İstenenler -
**a.** Kıbrıs'la ilgili metinde “Biliniyor, ABD emperyalizmi” ifadesinden “bir rastlantı değildir.” ifadesine kadar olan bölümü hiçbir değişiklik yapmadan yazın.
**b.** Kıbrıs'la ilgili metne göre şu ifadeler doğru mu: (i) Adadaki casus radyo istasyonları İngilizlerin rızasıyla kurulmuştur, (ii) Casusluk istasyonlarının üçü de Lefkoşa yakınlarındadır, (iii) Amerikan emperyalizminin Kıbrıs'a ilgisi 1. Dünya Savaşı'ndan sonra başlamıştır? Her birine evet ya da hayır deyin ve kararı belirleyen sözleri metinden aynen alıntılayın.

İşte 15 Temmuz’daki faşist Sampson darbesi bunlardan biridir. Cuntanın darbesi adanın taksimi yolunda atılmış bir adımdı. Nitekim Cenevre Konferansı sırasında görüşülen “Coğrafî esasa dayalı iki bölgeli federasyon” düzeni, konferans boyunca ve sonrasında çeşitli kılıflar altında ABD ve İngiltere tarafından desteklenmiştir.

Biliniyor, ABD emperyalizmi adanın bir an önce taksimini istiyordu. Türkiye ile Yunanistan arasında Ege kıta sahanlığı dolayısıyla patlak veren anlaşmazlıktan zarar gören NATO’nun Güneydoğu kanadı kurtarılmak isteniyordu. Taksim edilmiş bir Kıbrıs’ta üstelik ABD, kendi emperyalist üslerini kurma ve mevcut İngiliz üslerini ele geçirme olanaklarına da kavuşuyordu. Nitekim Türkiye’nin Kıbrıs’a müdahalesinden sonra ABD’ye Karpaz bölgesinde üs verileceğinin taahhüdü ve Amerikan 6. Filosu’nun Mağusa limanından yararlanabilmesine olanak tanınması bir rastlantı değildir.

ABD VE KIBRIS’IN STRATEJİK ÖNEMİ
Amerikan emperyalizminin Kıbrıs’a ilgi duyması, 2. Dünya savaşından sonra, özellikle soğuk savaş döneminde başladı. Bu dönemde İngilizlerin rızasıyla adada üç tane casus radyo istasyonu ve dinleme servisi kurulmuştur. İkisi Lefkoşa yakınlarında, biri Girne kıyısına yakın Lapta plajında bulunan bu casusluk istasyonlarının üçü de bugün Kıbrıs Türk Federe Devleti bölgesinde bulunmaktadır.

Verilen malzeme -
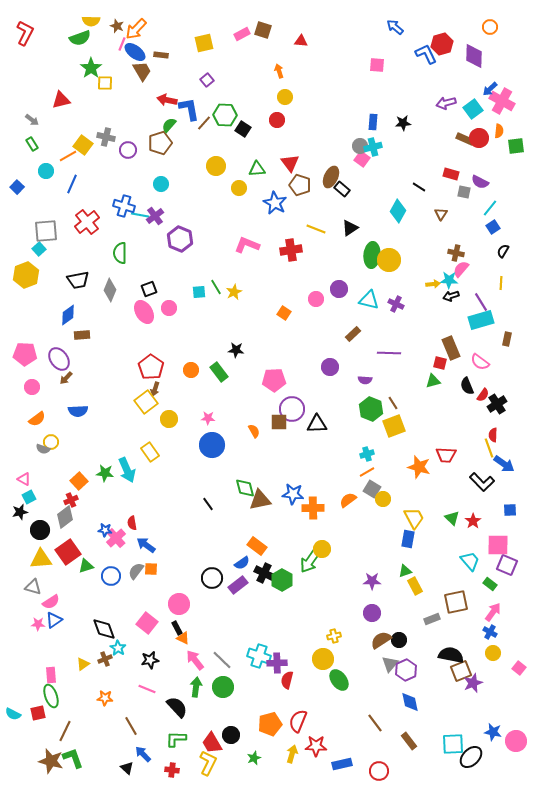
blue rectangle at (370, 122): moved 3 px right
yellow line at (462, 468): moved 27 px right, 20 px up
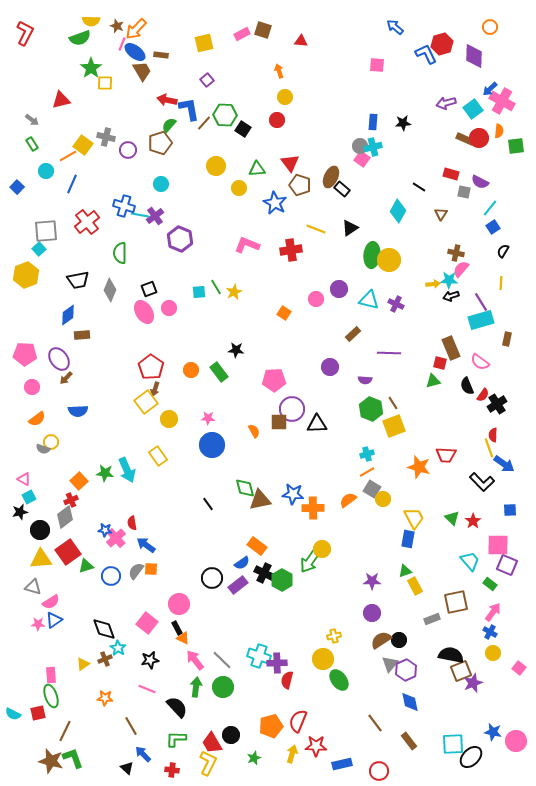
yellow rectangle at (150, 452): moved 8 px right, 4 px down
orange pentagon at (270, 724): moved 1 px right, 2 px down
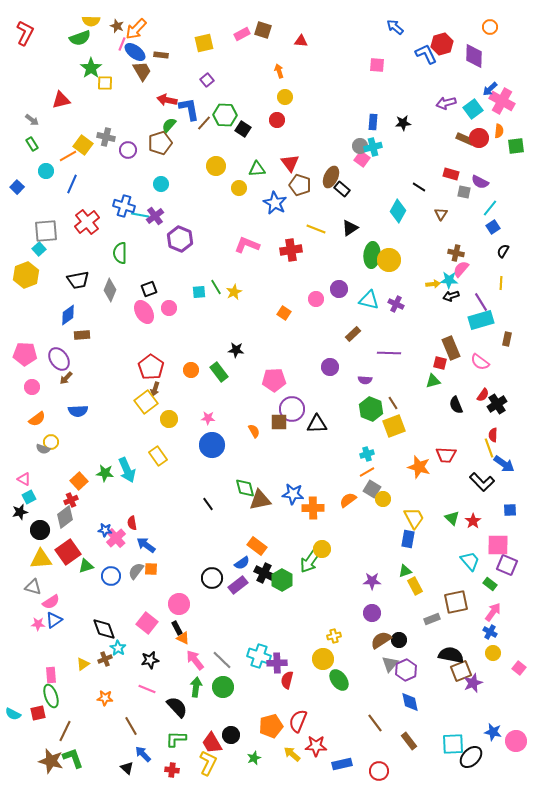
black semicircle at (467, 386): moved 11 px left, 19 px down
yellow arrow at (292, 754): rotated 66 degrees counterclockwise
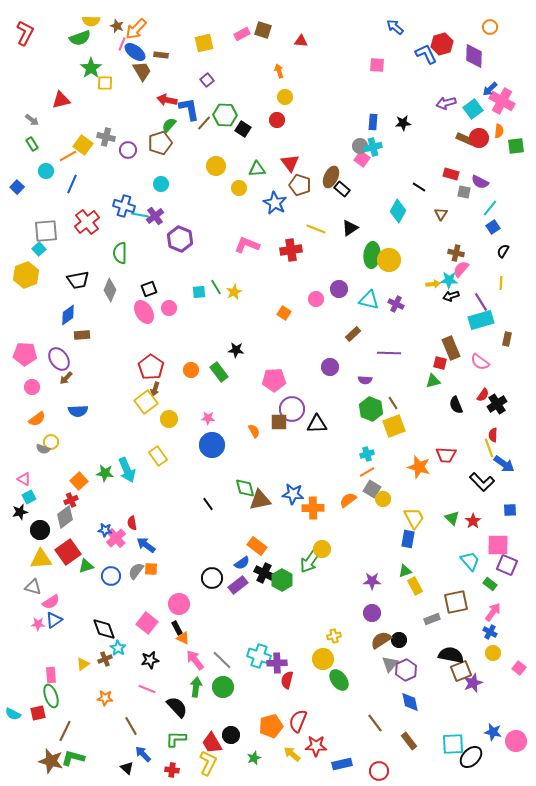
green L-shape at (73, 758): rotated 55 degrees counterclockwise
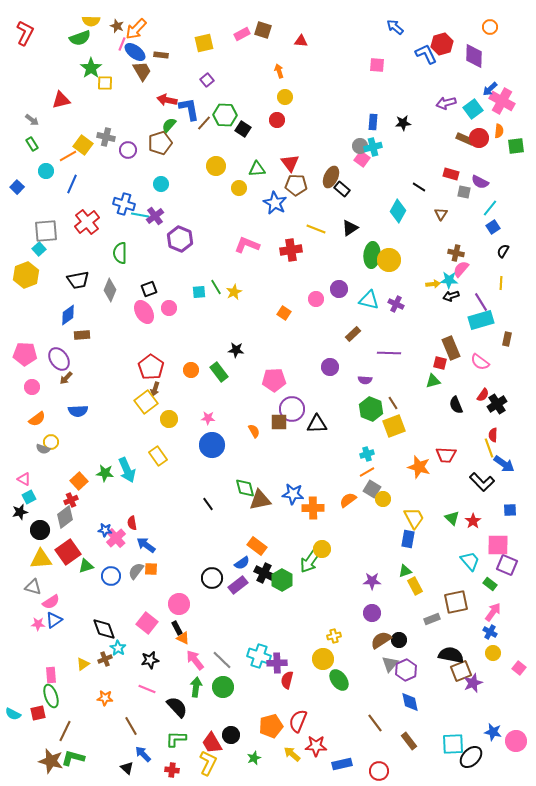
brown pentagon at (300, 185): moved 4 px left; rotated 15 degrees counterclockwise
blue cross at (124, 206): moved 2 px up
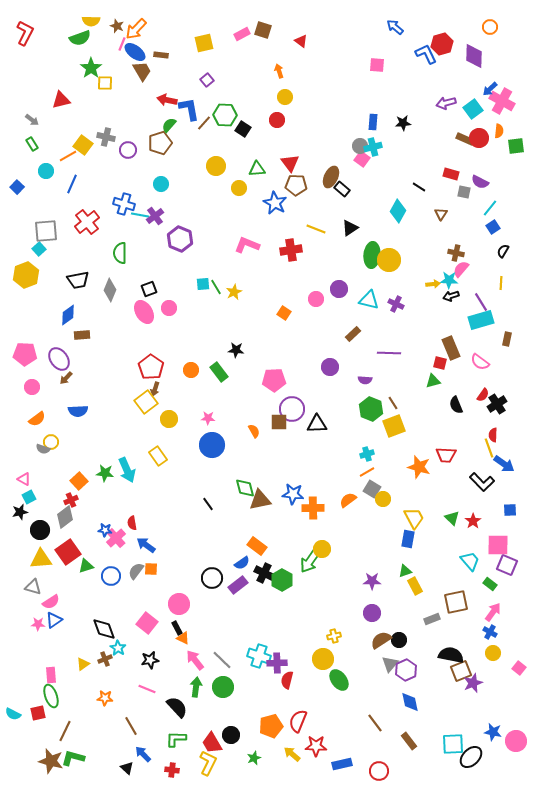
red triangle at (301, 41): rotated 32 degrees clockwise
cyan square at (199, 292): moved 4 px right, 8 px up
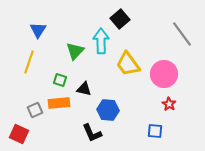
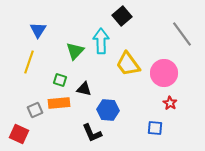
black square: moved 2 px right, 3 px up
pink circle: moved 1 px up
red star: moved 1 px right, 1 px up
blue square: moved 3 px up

Görev yanıtları -
**a.**
Biliniyor, ABD emperyalizmi adanın bir an önce taksimini istiyordu. Türkiye ile Yunanistan arasında Ege kıta sahanlığı dolayısıyla patlak veren anlaşmazlıktan zarar gören NATO’nun Güneydoğu kanadı kurtarılmak isteniyordu. Taksim edilmiş bir Kıbrıs’ta üstelik ABD, kendi emperyalist üslerini kurma ve mevcut İngiliz üslerini ele geçirme olanaklarına da kavuşuyordu. Nitekim Türkiye’nin Kıbrıs’a müdahalesinden sonra ABD’ye Karpaz bölgesinde üs verileceğinin taahhüdü ve Amerikan 6. Filosu’nun Mağusa limanından yararlanabilmesine olanak tanınması bir rastlantı değildir.

**b.**
(i) Evet: “Bu dönemde İngilizlerin rızasıyla adada üç tane casus radyo istasyonu ve dinleme servisi kurulmuştur.”
(ii) Hayır: “İkisi Lefkoşa yakınlarında, biri Girne kıyısına yakın Lapta plajında bulunan bu casusluk istasyonlarının”
(iii) Hayır: “Amerikan emperyalizminin Kıbrıs’a ilgi duyması, 2. Dünya savaşından sonra, özellikle soğuk savaş döneminde başladı.”